Previously, researchers have proposed several methods to save Earth from an asteroid impact. These include blowing it up with a nuclear bomb or putting a spacecraft beside it so the craft's gravity could tug the asteroid off course.
But these solutions have drawbacks the smaller chunks of rock created in the nuclear explosion might still threaten Earth, and the 'gravity tug' would require a relatively massive spaceship with a lot of fuel.
Now, researchers say a lightweight, space-based laser could eliminate these problems gradually altering the trajectory of a threatening asteroid. Though the technology may take two decades or so to mature, "this is something that is doable", says Richard Fork, who heads the Laser Science and Engineering Group at the University of Alabama in Huntsville, US.
One of the great advantages of using lasers is that their beams remain relatively tightly focused over long distances, allowing them to study asteroids from farther away than is currently possible.
Today, observatories such as Arecibo in Puerto Rico bounce radar off asteroids to characterise them and track their orbits. But they can only study objects from a distance equivalent to 0.1 times that between the Earth and the Sun. A laser could examine the features of an asteroid from 10 times as far away.
That could give researchers advance warning of the asteroid's likely composition and exact shape, which would help them figure out how to move it.
The laser itself could also do the moving. If its short pulses were focused on a centimetre-sized spot on the asteroid, they would repeatedly pulverise material, ejecting tiny bits of space rock at 10 kilometres per second. This would function as the asteroid's propellant, pushing it into a different orbit and safely away from Earth. From several kilometres away, each laser could operate on 25 to 40 kilowatts of power to zap a space rock for several months.

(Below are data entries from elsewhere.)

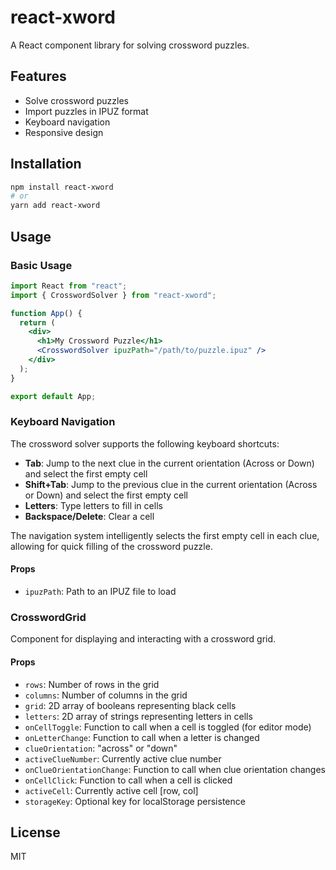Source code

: # react-xword

A React component library for solving crossword puzzles.

## Features

- Solve crossword puzzles
- Import puzzles in IPUZ format
- Keyboard navigation
- Responsive design

## Installation

```bash
npm install react-xword
# or
yarn add react-xword
```

## Usage

### Basic Usage

```jsx
import React from "react";
import { CrosswordSolver } from "react-xword";

function App() {
  return (
    <div>
      <h1>My Crossword Puzzle</h1>
      <CrosswordSolver ipuzPath="/path/to/puzzle.ipuz" />
    </div>
  );
}

export default App;
```

### Keyboard Navigation

The crossword solver supports the following keyboard shortcuts:

- **Tab**: Jump to the next clue in the current orientation (Across or Down) and select the first empty cell
- **Shift+Tab**: Jump to the previous clue in the current orientation (Across or Down) and select the first empty cell
- **Letters**: Type letters to fill in cells
- **Backspace/Delete**: Clear a cell

The navigation system intelligently selects the first empty cell in each clue, allowing for quick filling of the crossword puzzle.

#### Props

- `ipuzPath`: Path to an IPUZ file to load

### CrosswordGrid

Component for displaying and interacting with a crossword grid.

#### Props

- `rows`: Number of rows in the grid
- `columns`: Number of columns in the grid
- `grid`: 2D array of booleans representing black cells
- `letters`: 2D array of strings representing letters in cells
- `onCellToggle`: Function to call when a cell is toggled (for editor mode)
- `onLetterChange`: Function to call when a letter is changed
- `clueOrientation`: "across" or "down"
- `activeClueNumber`: Currently active clue number
- `onClueOrientationChange`: Function to call when clue orientation changes
- `onCellClick`: Function to call when a cell is clicked
- `activeCell`: Currently active cell [row, col]
- `storageKey`: Optional key for localStorage persistence

## License

MIT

"It really doesnt take much of a push provided you do that early," Fork told New Scientist. "The key thing is to act early on."

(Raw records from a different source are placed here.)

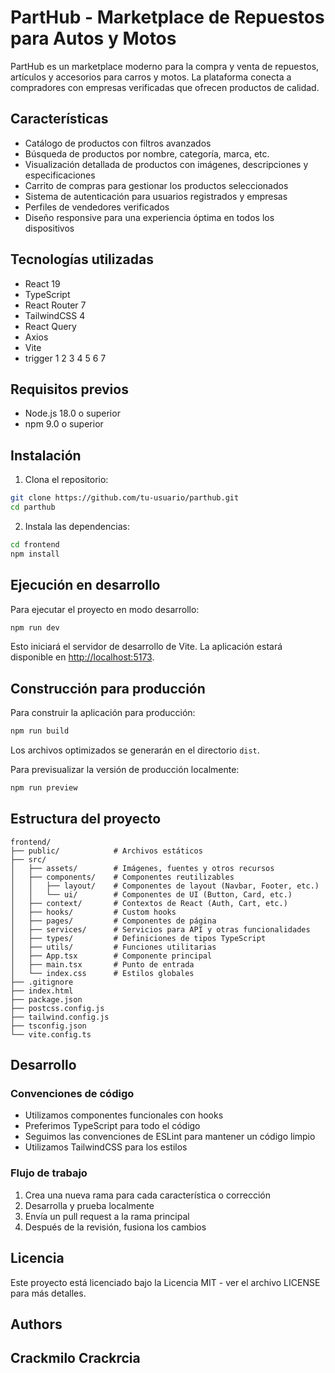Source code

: # PartHub - Marketplace de Repuestos para Autos y Motos

PartHub es un marketplace moderno para la compra y venta de repuestos, artículos y accesorios para carros y motos. La plataforma conecta a compradores con empresas verificadas que ofrecen productos de calidad.

## Características

- Catálogo de productos con filtros avanzados
- Búsqueda de productos por nombre, categoría, marca, etc.
- Visualización detallada de productos con imágenes, descripciones y especificaciones
- Carrito de compras para gestionar los productos seleccionados
- Sistema de autenticación para usuarios registrados y empresas
- Perfiles de vendedores verificados
- Diseño responsive para una experiencia óptima en todos los dispositivos

## Tecnologías utilizadas

- React 19
- TypeScript
- React Router 7
- TailwindCSS 4
- React Query
- Axios
- Vite
- trigger 1 2 3 4 5 6 7

## Requisitos previos

- Node.js 18.0 o superior
- npm 9.0 o superior

## Instalación

1. Clona el repositorio:
```bash
git clone https://github.com/tu-usuario/parthub.git
cd parthub
```

2. Instala las dependencias:
```bash
cd frontend
npm install
```

## Ejecución en desarrollo

Para ejecutar el proyecto en modo desarrollo:

```bash
npm run dev
```

Esto iniciará el servidor de desarrollo de Vite. La aplicación estará disponible en [http://localhost:5173](http://localhost:5173).

## Construcción para producción

Para construir la aplicación para producción:

```bash
npm run build
```

Los archivos optimizados se generarán en el directorio `dist`.

Para previsualizar la versión de producción localmente:

```bash
npm run preview
```

## Estructura del proyecto

```
frontend/
├── public/            # Archivos estáticos
├── src/
│   ├── assets/        # Imágenes, fuentes y otros recursos
│   ├── components/    # Componentes reutilizables
│   │   ├── layout/    # Componentes de layout (Navbar, Footer, etc.)
│   │   └── ui/        # Componentes de UI (Button, Card, etc.)
│   ├── context/       # Contextos de React (Auth, Cart, etc.)
│   ├── hooks/         # Custom hooks
│   ├── pages/         # Componentes de página
│   ├── services/      # Servicios para API y otras funcionalidades
│   ├── types/         # Definiciones de tipos TypeScript
│   ├── utils/         # Funciones utilitarias
│   ├── App.tsx        # Componente principal
│   ├── main.tsx       # Punto de entrada
│   └── index.css      # Estilos globales
├── .gitignore
├── index.html
├── package.json
├── postcss.config.js
├── tailwind.config.js
├── tsconfig.json
└── vite.config.ts
```

## Desarrollo

### Convenciones de código

- Utilizamos componentes funcionales con hooks
- Preferimos TypeScript para todo el código
- Seguimos las convenciones de ESLint para mantener un código limpio
- Utilizamos TailwindCSS para los estilos

### Flujo de trabajo

1. Crea una nueva rama para cada característica o corrección
2. Desarrolla y prueba localmente
3. Envía un pull request a la rama principal
4. Después de la revisión, fusiona los cambios

## Licencia

Este proyecto está licenciado bajo la Licencia MIT - ver el archivo LICENSE para más detalles.

## Authors
Crackmilo
Crackrcia
--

To detect and begin deflecting dangerous asteroids as early as possible, the lasers could be placed on a fleet of eight spacecraft that would patrol the asteroid belt at different locations.
But several major technical hurdles need to be overcome before such a system could be put in place. If the spacecraft was used to characterise asteroids, it would require an antenna about 30 metres across to transmit the laser's light.
If the spacecraft was simply intended to deflect asteroids, it would not need such a large antenna. But engineers would still have to find a way to make existing laboratory lasers which are heavy more lightweight to launch them on a spacecraft about the size of a truck.
Missing the 'keyhole'
At the moment, Fork and his team are developing a titanium-sapphire laser capable of pulverising materials with its pulses. They hope their laser could be the 'grandfather' of a laser that might one day come to the aid of humanity.
There is a small chance such a life-saving laser would be needed in 2029, when the asteroid Apophis will make a close swing by Earth. If it passes through a specific region of space just 600 metres across at that time, there is a 1 in 45,000 chance it could hit Earth perhaps slamming into the Pacific Ocean on 13 April 2036.
If a laser spacecraft were going to be ready to deflect Apophis before it could reach the 600-metre-wide 'keyhole' in 2029, the government would have to start funding the mission now, says Fork.
"The chances of having it ready for the Apophis push are extremely small unless there was a sudden burst of enthusiasm for doing the laser push," he told New Scientist.